Volumetric printing is not only faster, but eliminates the need for temporary support structures, is more flexible, and provides more geometric flexibility. So far, it's been used to create squares, beams, planes, struts at arbitrary angles, lattices, and complex, curved objects.
However, the team points out that there is a limit to how complex shapes can be and the resolution can only be increased so far because the increased exposure will cause unwanted parts of the liquid resin to cure. The hope is that the development of more responsive polymers will not only allow for larger objects with higher resolution, but also the printing of objects out of ultralightweight hydrogels. In addition, volumetric printing works in weightlessness, making it useful for manufacturing aboard spacecraft.
"It's a demonstration of what the next generation of additive manufacturing may be," says LLNL engineer Chris Spadaccini. "Most 3D printing and additive manufacturing technologies consist of either a one-dimensional or two-dimensional unit operation. This moves fabrication to a fully 3D operation, which has not been done before. The potential impact on throughput could be enormous and if you can do it well, you can still have a lot of complexity."
The research was published in Science Advances.
The video below shows the process in action.
Source: LLNL
The notion of "making a 3d object all at once" is disingenuous.
There is still a scanning laser motion involved. As to the programmed motion of that laser Is up to the system designer.
Stereolithography (SLA) type printing using layers allows a resin which is partially opaque to the light source, curing little by little.
Also using a focused laser (on a focal plane) allows for a tighter high intensity beam for precision.
Scanning in "other than a layered format", both the uncured and cured resin must be transparent at the activation frequencies of the beam.

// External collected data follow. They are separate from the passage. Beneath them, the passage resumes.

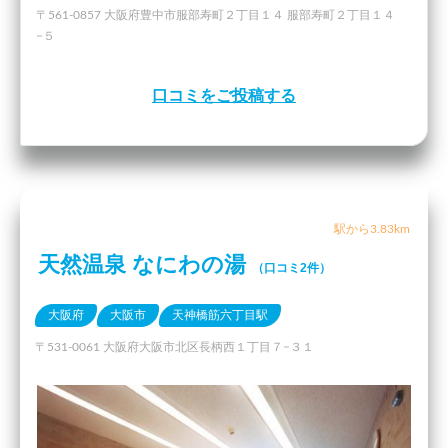
〒561-0857 大阪府豊中市服部寿町２丁目１４ 服部寿町２丁目１４
−５
口コミをご投稿する
駅から3.83km
天然温泉 なにわの湯
（口コミ2件）
大阪府
大阪市
天神橋筋六丁目駅
〒531-0061 大阪府大阪市北区長柄西１丁目７−３１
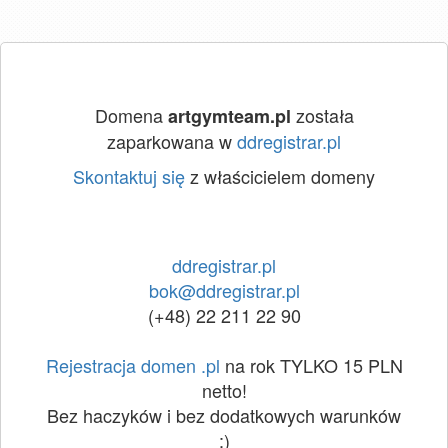
Domena
została
artgymteam.pl
zaparkowana w
ddregistrar.pl
Skontaktuj się
z właścicielem domeny
ddregistrar.pl
bok@ddregistrar.pl
(+48) 22 211 22 90
Rejestracja domen .pl
na rok TYLKO 15 PLN
netto!
Bez haczyków i bez dodatkowych warunków
:)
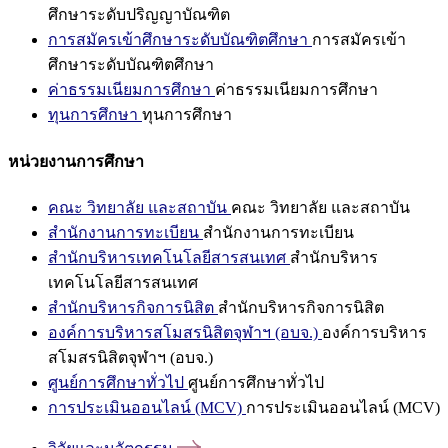
ศึกษาระดับปริญญาบัณฑิต
การสมัครเข้าศึกษาระดับบัณฑิตศึกษา
การสมัครเข้า
ศึกษาระดับบัณฑิตศึกษา
ค่าธรรมเนียมการศึกษา
ค่าธรรมเนียมการศึกษา
ทุนการศึกษา
ทุนการศึกษา
หน่วยงานการศึกษา
คณะ วิทยาลัย และสถาบัน
คณะ วิทยาลัย และสถาบัน
สำนักงานการทะเบียน
สำนักงานการทะเบียน
สำนักบริหารเทคโนโลยีสารสนเทศ
สำนักบริหาร
เทคโนโลยีสารสนเทศ
สำนักบริหารกิจการนิสิต
สำนักบริหารกิจการนิสิต
องค์การบริหารสโมสรนิสิตจุฬาฯ (อบจ.)
องค์การบริหาร
สโมสรนิสิตจุฬาฯ (อบจ.)
ศูนย์การศึกษาทั่วไป
ศูนย์การศึกษาทั่วไป
การประเมินออนไลน์ (MCV)
การประเมินออนไลน์ (MCV)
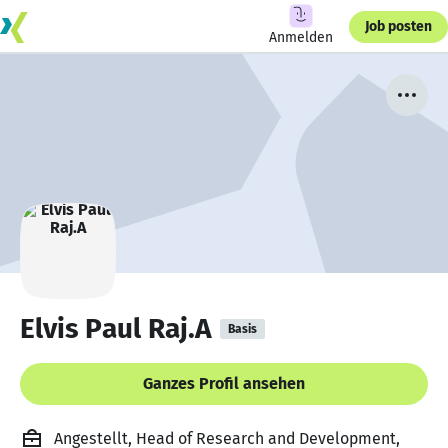
Job posten
Anmelden
Elvis Paul Raj.A
Basis
Ganzes Profil ansehen
Angestellt, Head of Research and Development,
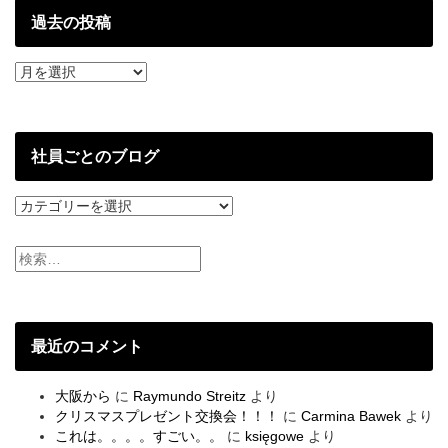
過去の投稿
過
去
の
投
稿
社員ごとのブログ
社
員
ご
と
の
ブ
ロ
グ
最近のコメント
大阪から
に
Raymundo Streitz
より
クリスマスプレゼント交換会！！！
に
Carmina Bawek
より
これは。。。。すごい。。
に
księgowe
より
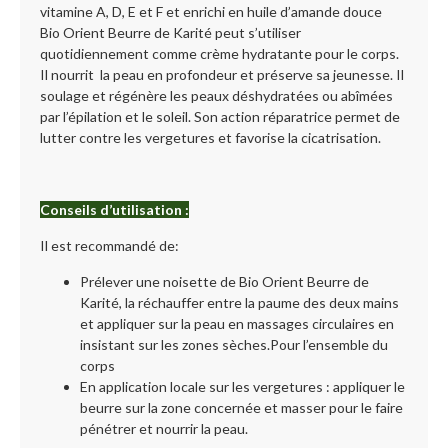
vitamine A, D, E et F et enrichi en huile d’amande douce
Bio Orient Beurre de Karité peut s’utiliser
quotidiennement comme crème hydratante pour le corps.
Il nourrit la peau en profondeur et préserve sa jeunesse. Il
soulage et régénère les peaux déshydratées ou abîmées
par l’épilation et le soleil. Son action réparatrice permet de
lutter contre les vergetures et favorise la cicatrisation.
Conseils d’utilisation :
Il est recommandé de:
Prélever une noisette de Bio Orient Beurre de
Karité, la réchauffer entre la paume des deux mains
et appliquer sur la peau en massages circulaires en
insistant sur les zones sèches.​Pour l’ensemble du
corps
En application locale sur les vergetures : appliquer le
beurre sur la zone concernée et masser pour le faire
pénétrer et nourrir la peau.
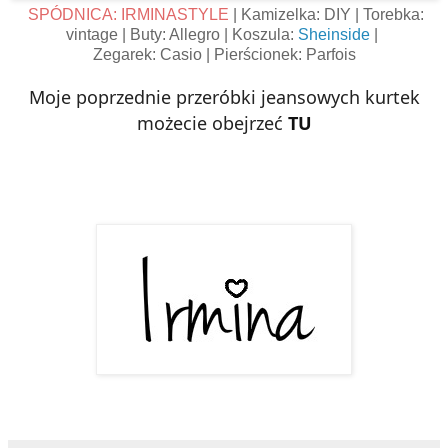
SPÓDNICA: IRMINASTYLE
| Kamizelka: DIY | Torebka:
vintage | Buty: Allegro | Koszula:
Sheinside
|
Zegarek: Casio | Pierścionek: Parfois
Moje poprzednie przeróbki jeansowych kurtek
możecie obejrzeć
TU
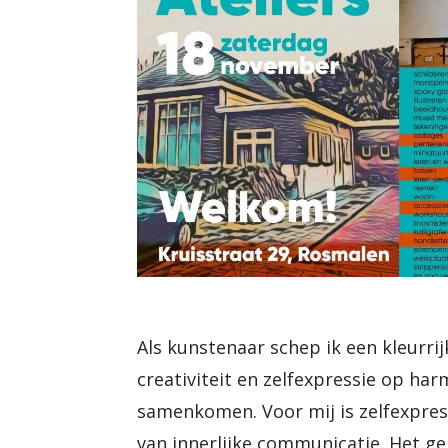
Als kunstenaar schep ik een kleurri
creativiteit en zelfexpressie op ha
samenkomen. Voor mij is zelfexpres
van innerlijke communicatie. Het geb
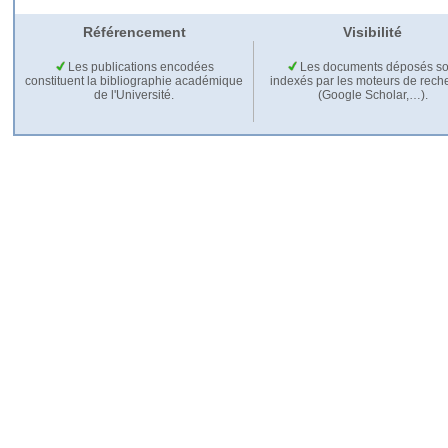
Référencement
Visibilité
Les publications encodées
Les documents déposés so
constituent la bibliographie académique
indexés par les moteurs de rech
de l'Université.
(Google Scholar,…).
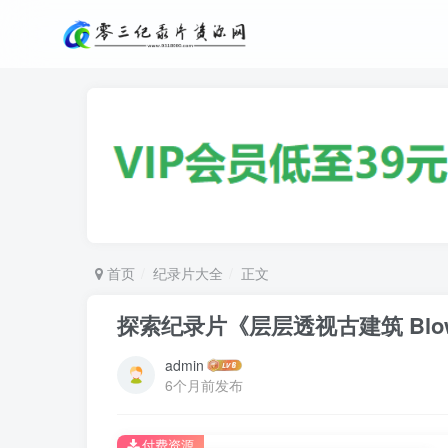
首页
纪录片大全
正文
探索纪录片《层层透视古建筑 Blowin
admin
6个月前发布
付费资源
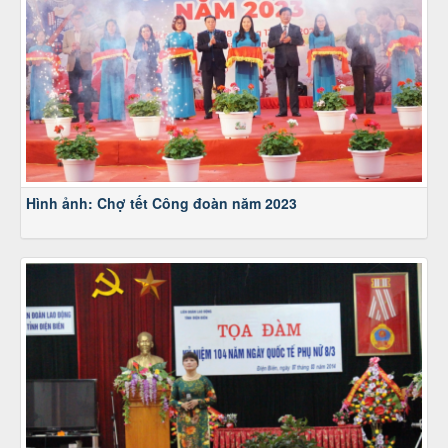
Hình ảnh: Chợ tết Công đoàn năm 2023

That they are using 3 beams indicates that they are still using a "layered"/planar approach (circles of coincidence, with uncontrolled radials), if they were really wanting to control the high intensity "dot size", and protect the uncured resin from over exposure surely a truly 3D arrangement of beams would be desirable, minimum of 4 beams to be optimal (likely - spheres of coincidence).

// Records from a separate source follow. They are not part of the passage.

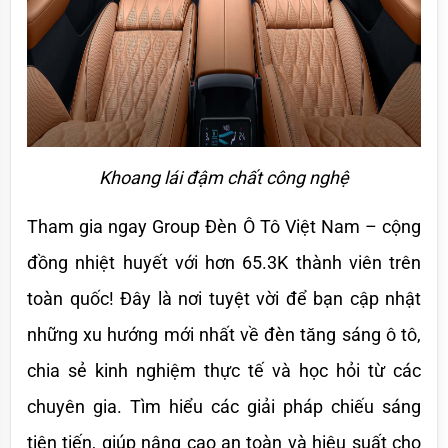
Khoang lái đậm chất công nghệ
Tham gia ngay Group Đèn Ô Tô Việt Nam – cộng 
đồng nhiệt huyết với hơn 65.3K thành viên trên 
toàn quốc! Đây là nơi tuyệt vời để bạn cập nhật 
những xu hướng mới nhất về đèn tăng sáng ô tô, 
chia sẻ kinh nghiệm thực tế và học hỏi từ các 
chuyên gia. Tìm hiểu các giải pháp chiếu sáng 
tiên tiến, giúp nâng cao an toàn và hiệu suất cho 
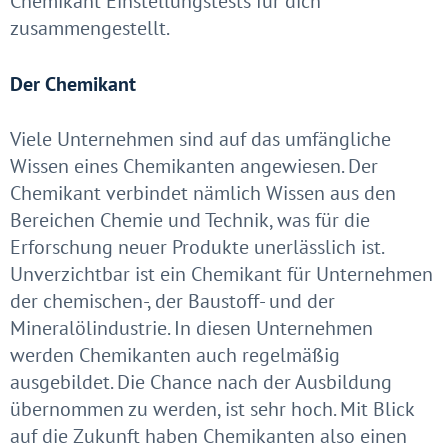
Chemikant Einstellungstests für dich
zusammengestellt.
Der Chemikant
Viele Unternehmen sind auf das umfängliche
Wissen eines Chemikanten angewiesen. Der
Chemikant verbindet nämlich Wissen aus den
Bereichen Chemie und Technik, was für die
Erforschung neuer Produkte unerlässlich ist.
Unverzichtbar ist ein Chemikant für Unternehmen
der chemischen-, der Baustoff- und der
Mineralölindustrie. In diesen Unternehmen
werden Chemikanten auch regelmäßig
ausgebildet. Die Chance nach der Ausbildung
übernommen zu werden, ist sehr hoch. Mit Blick
auf die Zukunft haben Chemikanten also einen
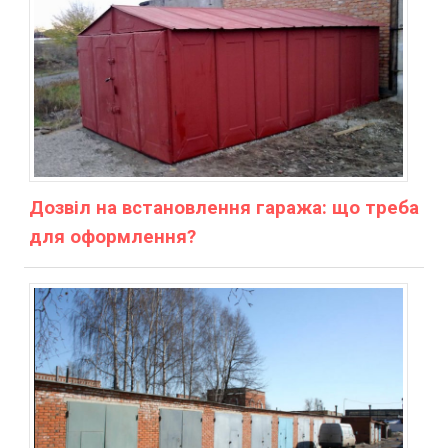
Дозвіл на встановлення гаража: що треба
для оформлення?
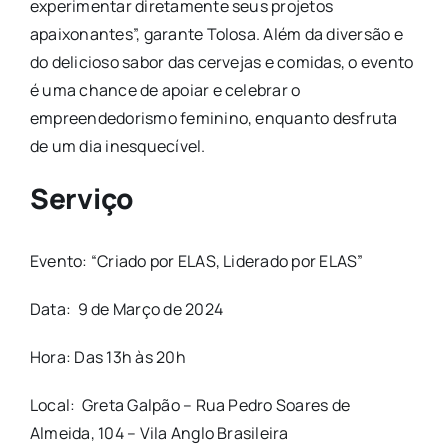
experimentar diretamente seus projetos
apaixonantes”, garante Tolosa. Além da diversão e
do delicioso sabor das cervejas e comidas, o evento
é uma chance de apoiar e celebrar o
empreendedorismo feminino, enquanto desfruta
de um dia inesquecível.
Serviço
Evento: “Criado por ELAS, Liderado por ELAS”
Data: 9 de Março de 2024
Hora: Das 13h às 20h
Local: Greta Galpão – Rua Pedro Soares de
Almeida, 104 – Vila Anglo Brasileira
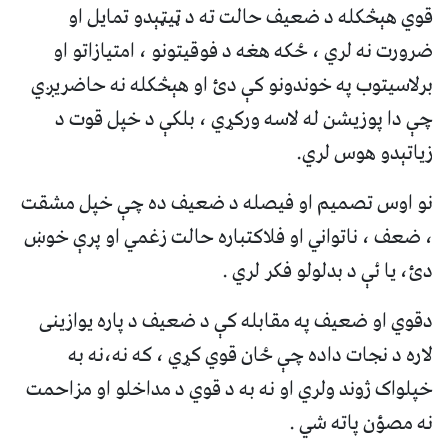
قوي هېڅکله د ضعيف حالت ته د ټيټېدو تمايل او
ضرورت نه لري ، ځکه هغه د فوقيتونو ، امتيازاتو او
برلاسيتوب په خوندونو کې دئ او هېڅکله نه حاضريږي
چې دا پوزيشن له لاسه ورکړي ، بلکې د خپل قوت د
زياتېدو هوس لري.
نو اوس تصميم او فيصله د ضعيف ده چې خپل مشقت
، ضعف ، ناتواني او فلاکتباره حالت زغمي او پرې خوښ
دئ، يا ئې د بدلولو فکر لري .
دقوي او ضعيف په مقابله کې د ضعيف د پاره يوازينی
لاره د نجات داده چې ځان قوي کړي ، که نه،نه به
خپلواک ژوند ولري او نه به د قوي د مداخلو او مزاحمت
نه مصؤن پاته شي .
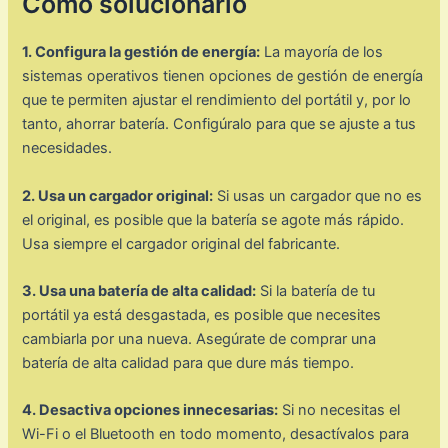
Cómo solucionarlo
1. Configura la gestión de energía:
La mayoría de los
sistemas operativos tienen opciones de gestión de energía
que te permiten ajustar el rendimiento del portátil y, por lo
tanto, ahorrar batería. Configúralo para que se ajuste a tus
necesidades.
2. Usa un cargador original:
Si usas un cargador que no es
el original, es posible que la batería se agote más rápido.
Usa siempre el cargador original del fabricante.
3. Usa una batería de alta calidad:
Si la batería de tu
portátil ya está desgastada, es posible que necesites
cambiarla por una nueva. Asegúrate de comprar una
batería de alta calidad para que dure más tiempo.
4. Desactiva opciones innecesarias:
Si no necesitas el
Wi-Fi o el Bluetooth en todo momento, desactívalos para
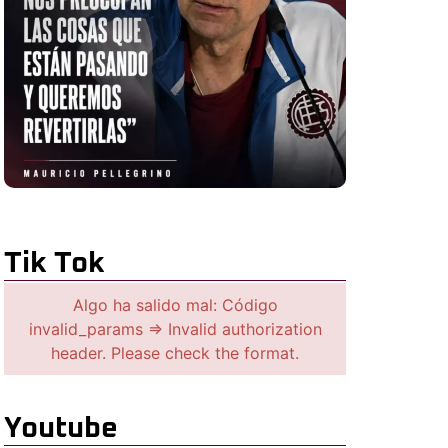
Tik Tok
Algo ha salido mal: Código
invalid_params => Invalid authorization
header. Please check the format.
Youtube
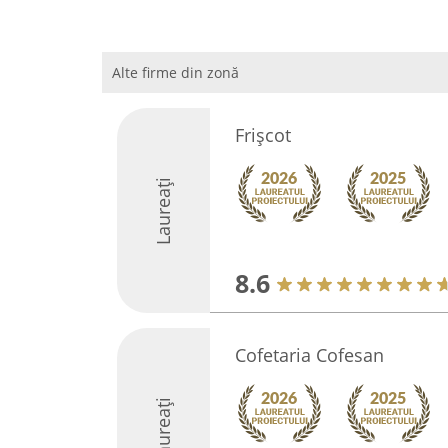
Alte firme din zonă
Frișcot
Laureați
8.6
Cofetaria Cofesan
Laureați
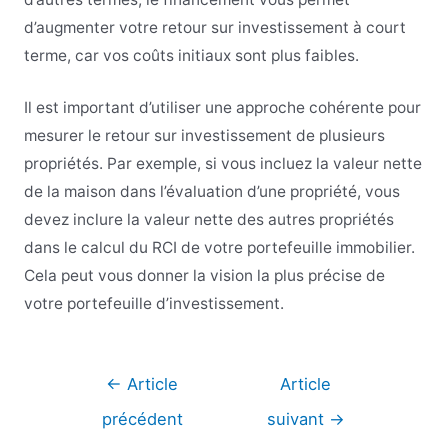
d’augmenter votre retour sur investissement à court
terme, car vos coûts initiaux sont plus faibles.
Il est important d’utiliser une approche cohérente pour
mesurer le retour sur investissement de plusieurs
propriétés. Par exemple, si vous incluez la valeur nette
de la maison dans l’évaluation d’une propriété, vous
devez inclure la valeur nette des autres propriétés
dans le calcul du RCI de votre portefeuille immobilier.
Cela peut vous donner la vision la plus précise de
votre portefeuille d’investissement.
Navigation
←
Article
Article
de
précédent
suivant
→
l’article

the secret to manufacturing in 3D, quickly, is all in getting the laser beam energy to transfer to the photo-resin without causing undesirable effects (voids etc). Power and satisfactory absorption rate.
lol.
But secondly, and most frustrating to me personally, is that I wrote one of my "Inventor's Sketchpad" columns in the old Interface Age magazine back in the 70s describing my own idea about how lasers and light-curing resins could be used to do almost exactly what this "new" development is doing.
The responses I got to that column back then was, "You can't do that". Well, I guess you can. :(
Contrary to what was said in the first comment, by "MD", there actually is no scanning involved. Each laser beam is shaped appropriately and only in those sections of the volume where the three beams intersect is the resin cured by the beams. So, yeah, it does it "all at once" but the complexity of the objects is severely limited. It can do really simple shapes, as they've already done, but anything even remotely close to common 3D printed objects is utterly impossible by this particular approach.